In Uttar Pradesh, the situation is diametrically opposite. Here, both SP and BSP have been not only fighting elections all over the state against each other but also have core vote bases which are antagonistic to each other, except for Muslims. “Mayawati has given us so much, but now she has tied up with Ahirs (Yadavs) who have terrorized us till now, how can I vote for them” asked a 60+ year old Prabha Devi, a Jatav Dalit voter in Phulpur last week. Her dilemma sums up the state of many core voters of both these parties, quite a few among them have chosen the Lotus whereever they couldn’t find their respective party symbols.
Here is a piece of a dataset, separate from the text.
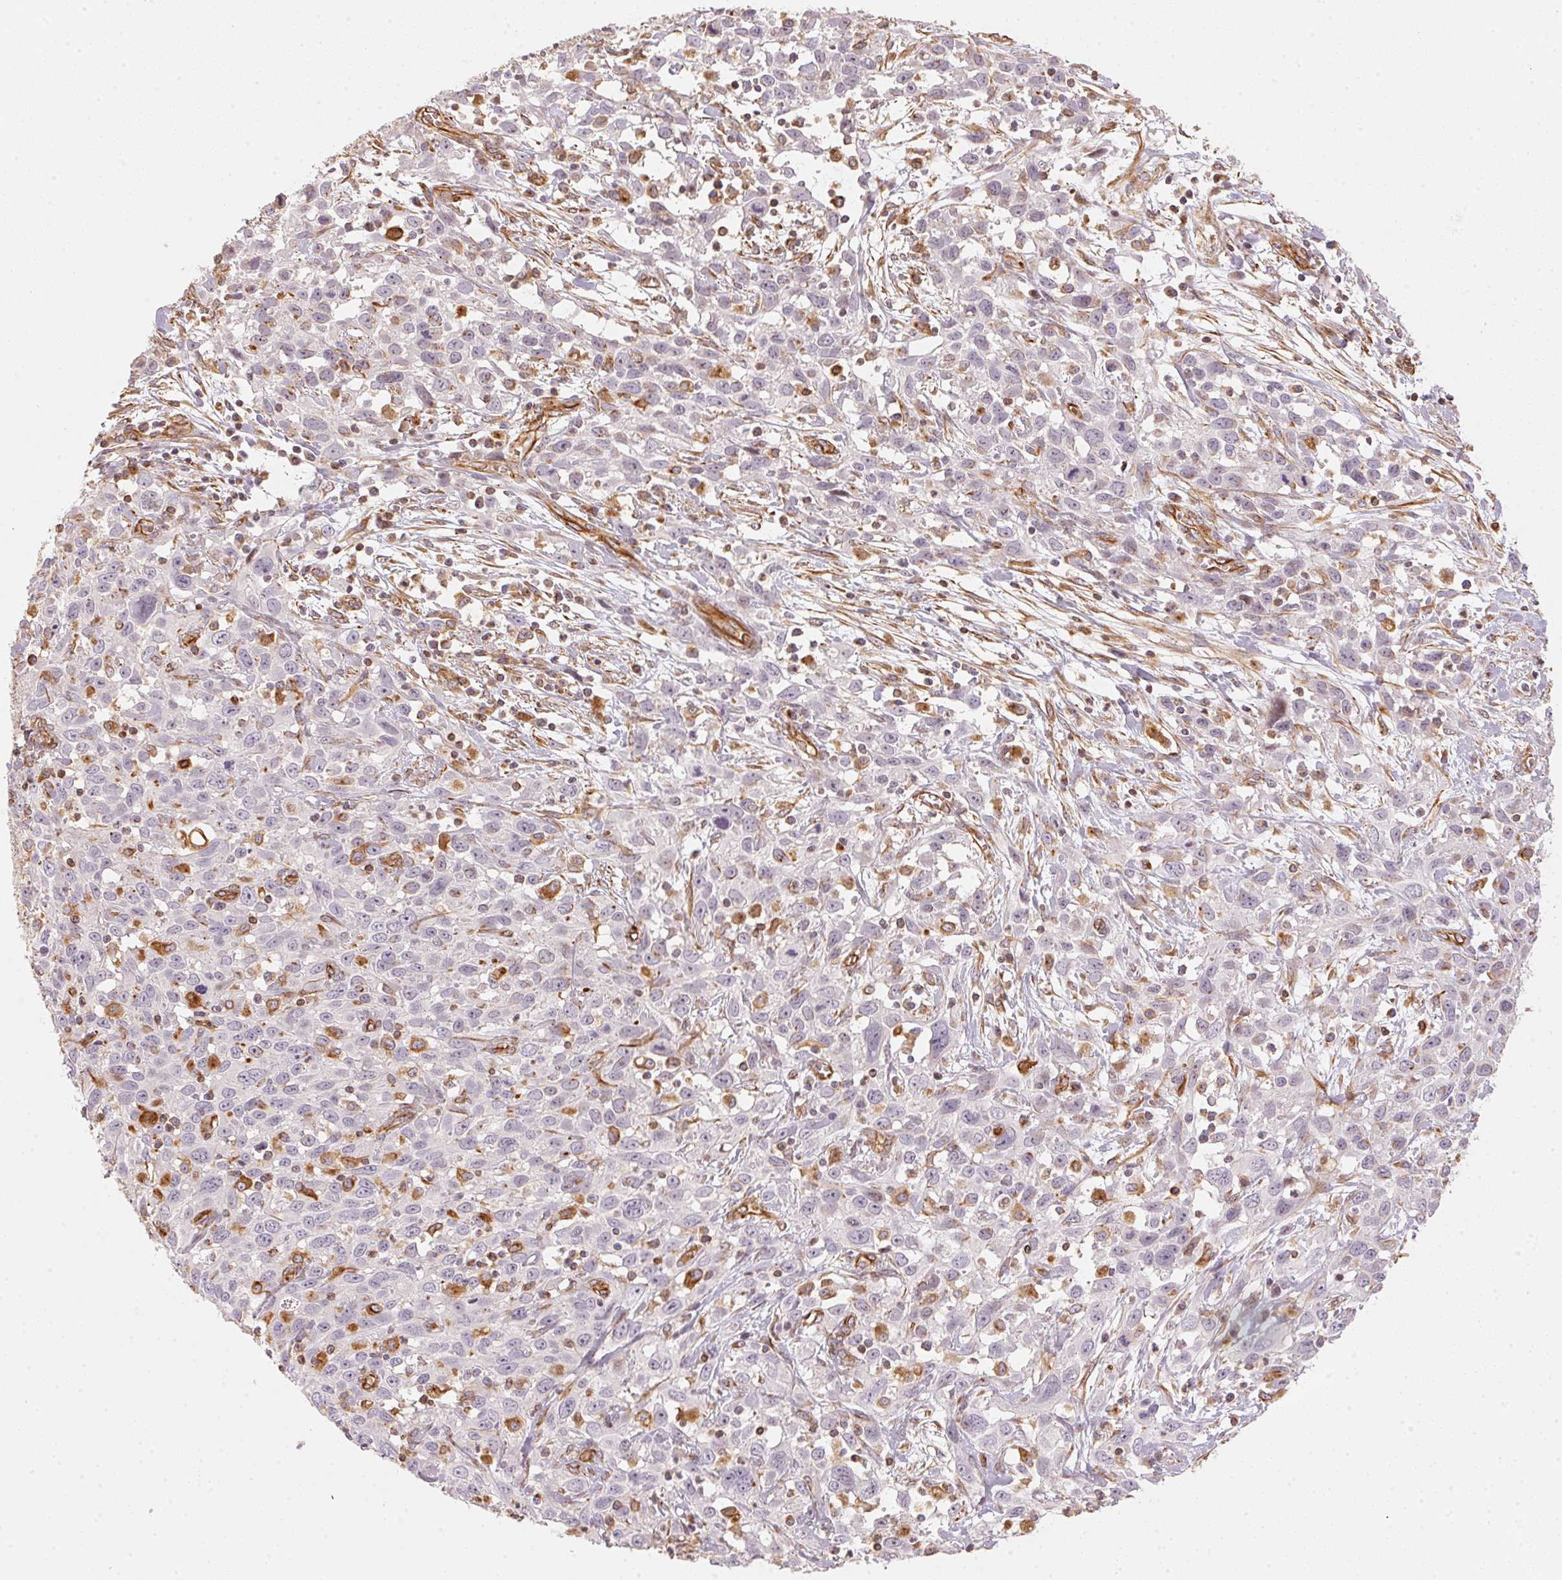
{"staining": {"intensity": "moderate", "quantity": "<25%", "location": "cytoplasmic/membranous"}, "tissue": "cervical cancer", "cell_type": "Tumor cells", "image_type": "cancer", "snomed": [{"axis": "morphology", "description": "Squamous cell carcinoma, NOS"}, {"axis": "topography", "description": "Cervix"}], "caption": "A photomicrograph showing moderate cytoplasmic/membranous positivity in about <25% of tumor cells in cervical cancer (squamous cell carcinoma), as visualized by brown immunohistochemical staining.", "gene": "FOXR2", "patient": {"sex": "female", "age": 38}}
The problem for both these parties is not limited to disenchantment among sections of core voters, it goes a bit deeper. The bottom-line is that both the parties have sacrificed more than 40 MP seats each that they used to fight in the past in order to form this alliance. Such sudden severing of ties with your political structure does not come without political cost. Just remember there will be leaders and workers in those 40 odd MP seats who would have spent millions over the decades and built the party to fulfill their political ambitions of becoming an MP or an MLA. Now to suddenly realize that they will never stand a chance in the future of getting any office would shake the very foundations of the party in those regions. Quite a few SP-BSP leaders have therefore joined BJP in the last one year, still others are working at cross purposes to their party’s interests in this election. Such a problem did not exist in Bihar 2015 because of only partial presence of all the parties in that state, but in UP it has left a lot of grey areas for the Mahagatbandhan.
Based on all the data till now, we are making our final projections for Uttar Pradesh, although a few more hours of voting is still left (we believe the final few hours of voting can hardly make any big dent in these projections). As per our macro-trackers, BJP+ is actually gaining almost 3 percentage positive swing while the alliance is losing vote-share due to 5% negative swing. Surprisingly, Congress is also gaining a couple of points and moving from around 8% to 10% this time around. We have seen through all these phases that Congress gains are at the cost of the SP-BSP alliance, especially among a section of Muslim voters who are voting for Congress in the national elections because they believe that SP-BSP together cannot stop the BJP with their paltry 30 odd MPs.
As we have already explained so many times, we are using two separate models for vote-share analysis and seat projections, so it is not a vote-to-seat conversion formula anymore. MAPi is used to track seat-wise projections and has currently allocated 54 seats to the BJP and has left 16 seats in the tossup zone. MGB currently has leads in 8 seats and Congress in 2 (once the full voting is done, we can redistribute the tossup seats based on probability models). In short, BJP should easily take home about 60 seats and may even inch closer to its 2014 tally if the swing booths tilt slightly in favor of Modi.